Similarly, research has found that those who are targets of bullying:

  • Often won’t tell anyone they are being bullied
  • May present in counseling with other issues such as depression, anxiety or school avoidance that may complicate or obscure the bullying issue
  • May have difficulty verbalizing their feelings
  • May not want to disclose bullying because they are ashamed and humiliated
  • May not disclose family problems that are at the root of or complicating the bullying

In her private practice, Moore has worked extensively with adolescents who bully or who have been bullied. She recently took on a school counseling position that allows her to address bullying with prekindergarten-age children through eighth-graders, both from a group and individual perspective. She notes that early education and intervention are the most effective means of preventing bullying.

Moore was hired specifically to address bullying at a private school that was having serious problems. Her goal was to help prevent bullying through identifying the sources of the problem, providing education and implementing active classroom strategies.

Moore presents weekly classroom sessions in which she combines educational sessions and activities in the form of games. She says the students enjoy the activities because they’re fun and provide a break from classroom work. The games also give Moore an opportunity to observe the classroom and identify the children who act out. She will often follow up by providing individual therapy to the most disruptive children.

Her activities focus on neutralizing bullying by increasing self-esteem and developing anger management skills. The self-esteem building activities include things such as a written quiz with 10 questions: 1) What’s good about you? 2) What’s good about you? 3) What’s good about you? And so on, with the same question repeated 10 times.

“It makes them laugh,” Moore says. “Kids often get stuck and can’t think about what’s good, so we’ll talk about how it’s hard to say good things about yourself because people will think you’re bragging, but it’s really important.”

In another game, Moore hands out Riesens caramels when students tell her the reasons or “Riesens” they like themselves.

During her presentation at the ACA Conference, Moore handed out balloons to audience members to demonstrate another activity she conducts for anger management. She asks the students to blow into the balloons to represent how stressful their day has been. The balloons end up being anywhere from just a tiny bit full to completely blown up.

“We talk about how amazing it is [to see] how quickly the balloons can fill up,” Moore says. She then goes on to talk with the students about how to moderate anger.

Another activity, “Bullying Bingo,” has helped students learn about the different types of bullying. Moore has also led students in activities to strengthen their sense of collaboration, such as by working together to build a peanut butter sandwich without looking at one another.

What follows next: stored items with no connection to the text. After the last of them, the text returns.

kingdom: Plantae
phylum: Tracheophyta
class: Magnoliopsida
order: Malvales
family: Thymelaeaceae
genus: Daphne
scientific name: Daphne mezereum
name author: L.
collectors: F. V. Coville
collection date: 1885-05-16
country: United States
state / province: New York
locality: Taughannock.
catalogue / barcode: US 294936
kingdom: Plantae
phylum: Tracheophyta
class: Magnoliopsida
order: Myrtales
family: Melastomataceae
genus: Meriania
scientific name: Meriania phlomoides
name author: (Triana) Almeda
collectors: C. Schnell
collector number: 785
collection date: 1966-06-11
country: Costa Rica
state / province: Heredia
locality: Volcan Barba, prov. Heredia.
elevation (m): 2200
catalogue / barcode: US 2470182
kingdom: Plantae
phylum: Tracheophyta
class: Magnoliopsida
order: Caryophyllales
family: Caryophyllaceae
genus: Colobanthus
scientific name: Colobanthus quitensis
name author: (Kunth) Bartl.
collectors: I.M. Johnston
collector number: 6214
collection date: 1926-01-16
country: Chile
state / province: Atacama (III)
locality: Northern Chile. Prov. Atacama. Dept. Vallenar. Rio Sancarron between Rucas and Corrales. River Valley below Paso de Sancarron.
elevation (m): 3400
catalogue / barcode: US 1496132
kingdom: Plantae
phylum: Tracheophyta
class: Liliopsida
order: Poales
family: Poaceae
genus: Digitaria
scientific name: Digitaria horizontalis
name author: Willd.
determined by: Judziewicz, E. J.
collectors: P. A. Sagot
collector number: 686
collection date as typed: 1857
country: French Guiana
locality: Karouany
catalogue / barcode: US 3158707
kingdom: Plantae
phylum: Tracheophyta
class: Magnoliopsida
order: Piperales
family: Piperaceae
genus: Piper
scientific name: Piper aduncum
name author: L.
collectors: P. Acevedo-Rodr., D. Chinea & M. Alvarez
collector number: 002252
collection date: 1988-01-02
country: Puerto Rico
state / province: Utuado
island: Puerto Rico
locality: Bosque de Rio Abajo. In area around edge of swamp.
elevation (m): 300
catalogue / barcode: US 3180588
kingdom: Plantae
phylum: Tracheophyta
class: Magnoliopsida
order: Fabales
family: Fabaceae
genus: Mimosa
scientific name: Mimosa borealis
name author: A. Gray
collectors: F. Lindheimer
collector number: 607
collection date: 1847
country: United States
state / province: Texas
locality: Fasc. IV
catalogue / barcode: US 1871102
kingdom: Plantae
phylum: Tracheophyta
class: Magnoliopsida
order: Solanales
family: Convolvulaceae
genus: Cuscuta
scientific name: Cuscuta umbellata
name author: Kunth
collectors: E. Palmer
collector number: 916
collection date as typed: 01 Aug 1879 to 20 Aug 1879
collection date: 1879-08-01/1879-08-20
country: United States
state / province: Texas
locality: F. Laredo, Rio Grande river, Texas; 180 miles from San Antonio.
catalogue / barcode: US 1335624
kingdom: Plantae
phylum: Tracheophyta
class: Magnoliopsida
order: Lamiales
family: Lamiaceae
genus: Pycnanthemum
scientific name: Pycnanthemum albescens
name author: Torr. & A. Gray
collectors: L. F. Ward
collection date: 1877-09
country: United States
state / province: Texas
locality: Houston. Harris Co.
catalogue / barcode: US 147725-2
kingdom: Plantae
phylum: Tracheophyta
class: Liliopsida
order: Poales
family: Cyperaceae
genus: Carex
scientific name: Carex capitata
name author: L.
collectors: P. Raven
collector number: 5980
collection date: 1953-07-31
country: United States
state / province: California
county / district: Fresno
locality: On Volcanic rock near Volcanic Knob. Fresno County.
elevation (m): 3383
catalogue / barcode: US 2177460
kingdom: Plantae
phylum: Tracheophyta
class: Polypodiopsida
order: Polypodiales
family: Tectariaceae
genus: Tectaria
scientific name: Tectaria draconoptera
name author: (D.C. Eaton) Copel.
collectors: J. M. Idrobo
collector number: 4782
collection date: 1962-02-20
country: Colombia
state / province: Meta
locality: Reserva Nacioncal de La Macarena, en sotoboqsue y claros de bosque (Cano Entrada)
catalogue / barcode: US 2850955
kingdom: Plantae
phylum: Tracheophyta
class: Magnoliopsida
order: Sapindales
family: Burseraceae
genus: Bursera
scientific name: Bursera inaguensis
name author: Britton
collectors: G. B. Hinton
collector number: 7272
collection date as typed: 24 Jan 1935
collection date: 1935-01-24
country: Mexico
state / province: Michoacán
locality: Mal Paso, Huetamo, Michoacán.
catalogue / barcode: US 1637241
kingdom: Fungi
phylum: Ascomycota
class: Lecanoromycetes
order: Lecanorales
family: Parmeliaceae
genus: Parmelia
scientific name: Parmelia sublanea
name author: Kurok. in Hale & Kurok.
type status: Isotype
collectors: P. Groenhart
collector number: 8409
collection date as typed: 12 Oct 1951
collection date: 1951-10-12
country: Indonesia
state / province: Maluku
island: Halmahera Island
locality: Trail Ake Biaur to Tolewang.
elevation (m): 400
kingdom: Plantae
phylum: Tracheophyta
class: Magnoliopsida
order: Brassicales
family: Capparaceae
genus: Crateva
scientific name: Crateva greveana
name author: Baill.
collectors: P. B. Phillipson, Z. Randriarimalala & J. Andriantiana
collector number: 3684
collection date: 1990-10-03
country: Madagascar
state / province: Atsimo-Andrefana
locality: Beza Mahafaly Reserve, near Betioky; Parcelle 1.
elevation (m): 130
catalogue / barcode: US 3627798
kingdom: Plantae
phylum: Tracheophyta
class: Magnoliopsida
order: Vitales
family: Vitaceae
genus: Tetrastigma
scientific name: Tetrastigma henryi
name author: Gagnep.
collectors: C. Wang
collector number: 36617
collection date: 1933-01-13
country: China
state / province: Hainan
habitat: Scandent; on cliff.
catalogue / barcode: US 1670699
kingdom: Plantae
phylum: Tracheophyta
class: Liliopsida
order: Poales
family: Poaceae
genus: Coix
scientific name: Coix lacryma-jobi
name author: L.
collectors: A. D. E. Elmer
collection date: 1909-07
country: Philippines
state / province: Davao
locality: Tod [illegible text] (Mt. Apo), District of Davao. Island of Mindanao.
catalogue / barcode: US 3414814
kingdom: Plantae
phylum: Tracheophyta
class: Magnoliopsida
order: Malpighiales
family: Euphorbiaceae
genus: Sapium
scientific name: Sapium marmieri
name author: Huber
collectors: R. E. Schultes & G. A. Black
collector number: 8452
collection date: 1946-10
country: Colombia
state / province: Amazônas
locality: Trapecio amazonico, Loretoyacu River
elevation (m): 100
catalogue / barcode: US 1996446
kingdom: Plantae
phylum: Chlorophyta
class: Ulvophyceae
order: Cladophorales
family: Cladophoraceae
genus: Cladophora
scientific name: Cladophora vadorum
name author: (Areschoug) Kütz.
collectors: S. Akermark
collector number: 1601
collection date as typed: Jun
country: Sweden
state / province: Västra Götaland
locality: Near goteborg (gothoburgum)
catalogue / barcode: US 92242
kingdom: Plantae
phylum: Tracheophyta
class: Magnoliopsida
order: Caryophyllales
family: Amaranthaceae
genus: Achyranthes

The activities seem to be having an effect. In the two years since Moore started working at the school, it has witnessed a huge decline in incidents of bullying.

Moore credits the creative approach for the results. She believes it works because the approach is nonthreatening, allows kids to express things they have trouble verbalizing and helps to build their confidence. On top of that, the activities are fun.

Moore encourages counselors to explore the creative approach when addressing issues of bullying. She also urges counselors who want to learn more to join the Association for Creativity in Counseling, a division of ACA for which Moore currently serves as secretary.

“Be open to new approaches,” she concludes.